滞仏日記「ついに、三四郎と再会したのだ!!! ひゃっほー、さんちゃーーん」

某月某日、ということでパリに戻った。
映画の撮影は7割ほど撮り終えたので(難しい大きな場面はだいたい、終わった)、一度、パリで編集をして、全部の絵を繋ぎ、足りないものを再度、じっくり考え、後半の撮影(うまくいけば一週間程度の撮影)に備える、という感じである。(辻組の皆さん、ありがとう。再会を楽しみにしているよ)
引っ越しもあるし、地球カレッジなどもあるので、いったん、ぼくはパリに、あ、噛み噛み大魔王の三四郎もこれ以上、ほっとけないのでね・・・。あはは。
ということで、福岡から羽田空港を経由し、パリのシャルルドゴール空港まで、実にスムーズな移動であった。(荷物は福岡で預け、パリで再会、いいねー)
パリは熱波で大変だということだったが、結構、涼しく、過ごしやすい日曜日の夕刻であった。
とりあえず、荷物を家において、三四郎をお迎えに。撮影部のまっちゃんの実家で作ってるカステラと空港でゲットした明太子をマントさんに持って・・・とことこ。
ということでさんちゃんと再会~。
ぼくらは、いつもの芝生公園で待ち合わせたのであーる。
さんちゃんが遠くに見えた。
三四郎、いつものごとく歩かず、ぐずぐず、とぼとぼとしていたが、遠くに、ぼくを見つけた瞬間、矢沢永吉さんの「時間よ、止まれ」状態になった・・・。
次の瞬間、濁流のように転がりながらぼく目掛けて、走り出したものだから、リードが伸びきって、一度、ひっくり返って、後ろにジャンプ。
それでも、突進してきて、ぼくの足元で、嬉しょーーん!!!!
あはは。
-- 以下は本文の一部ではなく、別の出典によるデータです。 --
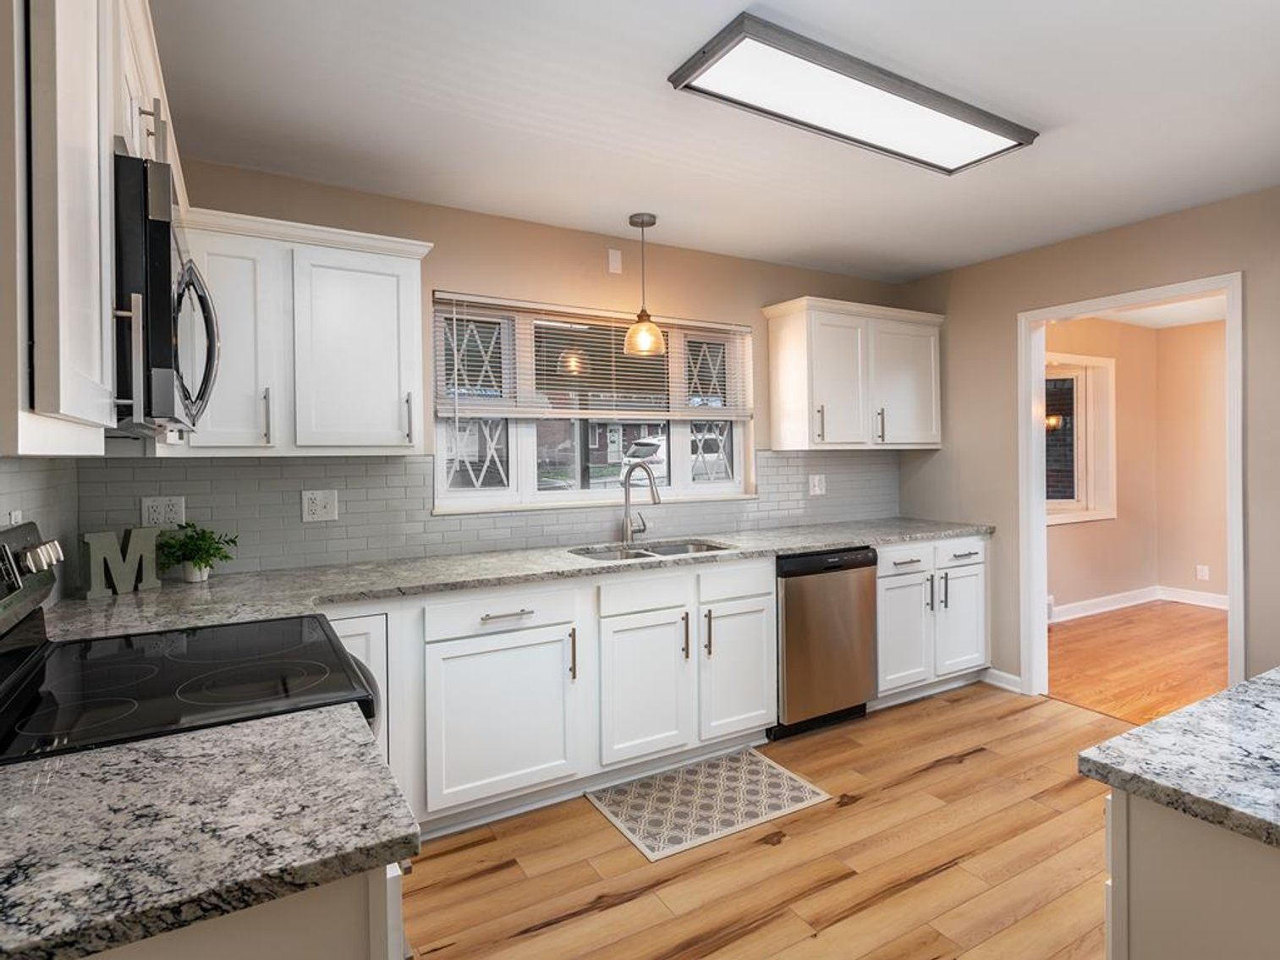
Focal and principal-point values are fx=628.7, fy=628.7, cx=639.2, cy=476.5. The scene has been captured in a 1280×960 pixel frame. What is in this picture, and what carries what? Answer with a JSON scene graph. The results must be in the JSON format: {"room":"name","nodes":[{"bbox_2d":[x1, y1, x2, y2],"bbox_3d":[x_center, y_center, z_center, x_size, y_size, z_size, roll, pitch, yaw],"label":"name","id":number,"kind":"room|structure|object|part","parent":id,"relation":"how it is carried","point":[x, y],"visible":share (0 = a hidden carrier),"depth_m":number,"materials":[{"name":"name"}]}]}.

そうか、そうか、そんなに嬉しいのかぁ!!!!

滞仏日記「ついに、三四郎と再会したのだ!!! ひゃっほー、さんちゃーーん」



おおお、筋肉が凄い。確かに痩せているのだけど、でも、重いのである。
何が違うのか、写真や動画からはわからないことがわかった。
毛が、毛が伸びたのである。
めっちゃ全体の毛が伸びていて、ロン毛になったビートルズみたいなお姿。
だから、違和感があったのか、なるほど、でも、可愛い。
ぼくが抱きかかえると、腕の中でもう大暴れ、わかった、わかった、もう、大変。
悪かったねー。こんなに待たせてごめんなさい。
たくさん、べろべろされてしまった。マントさん、微笑んでいる。
そうか、マントさんも、ずっと一人暮らしで生きてきたのか、三四郎がいなくなると、寂しくるだろうな。ジュリアからも、早くまた預けてね、ムッシュ、と連絡が入っていた。
あはは、人気者め。

滞仏日記「ついに、三四郎と再会したのだ!!! ひゃっほー、さんちゃーーん」



息子が8月頭までパリにいたので、心配したけれど、そこまで家の中は散らかっていなかった。
あいつが出し忘れていたゴミが玄関にあったので、それをちょっと廊下に。
窓を全開にし、空気を入れ替え、三四郎の生活環境を整えてあげて、いつもの椅子でごろん。もちろん、ぼくの足のあいだにサンシーがいる!!! 
三四郎はうれしさが止まらないみたいで、ずっとぼくの身体にすりすりしている。
「よしよし、よしよし」
今日はここで寝てあげようかな、一緒に・・・。えへへ。
やっぱり、三四郎は超かわいい~。

滞仏日記「ついに、三四郎と再会したのだ!!! ひゃっほー、さんちゃーーん」



映画製作の話が今年の頭くらいにあった時は、もう、無理だと思っていたので、びっくりしたけど、引き受けるにあたり、三四郎のことが心配だった。
でも、博多の中洲の方々ががっかりしているというので、なんとかあの原作を映像化し、世に出す必要があった。
ぼくとしても10本目の監督作品、ここで終わらせられなかった。けれども、三四郎には長いこと迷惑をかけることになった。
「合宿は楽しかったかい? 他のわんちゃんたちとは仲良くやれていたのかい?」
ぼくが話すと、いつものように、ビクターレコードのあのワンちゃんのように、耳を傾けて、不思議そうな顔をする。
まあ、いい。暫くは、パリにいるから、安心しなさい。
「お、そうだ。来月、引っ越すからね。今度の家は一階で、ドアをあけると目の前が広場だから、いつでも走り回れるよ」
「わん」
「よしよし、その前に一度、田舎に行こう。海を走ろう」
「わんわん」
海という日本語は覚えているようであった。
「海だ、海!!!」
「わん!」
かわいい。ぎゅっと抱きしめてあげた。ぼくのお腹の上で、気持ちよさそうにしている三四郎・・・、ずっと、一緒なのであった。
ともかく、今は家に帰ったばかりなので、詳しいことはまた明日。
今日は疲れたので、筆をおきますね。
わん!

つづく。

滞仏日記「ついに、三四郎と再会したのだ!!! ひゃっほー、さんちゃーーん」

今日も読んでくれて、ありがとう!!!
やっと自宅に戻ってきました。ロン毛になった三四郎は70年代のジョンレノンやポールマッカートニーのよう。一緒に、ビートルズを歌いたくなりました。明日からの生活を考えると、頬が緩む、父ちゃんでした。次の仕事は31日の地球カレッジまでないので、ちょっとのんびり、三四郎とのんびりするぞーな父ちゃんです。皆さん、ありがとう。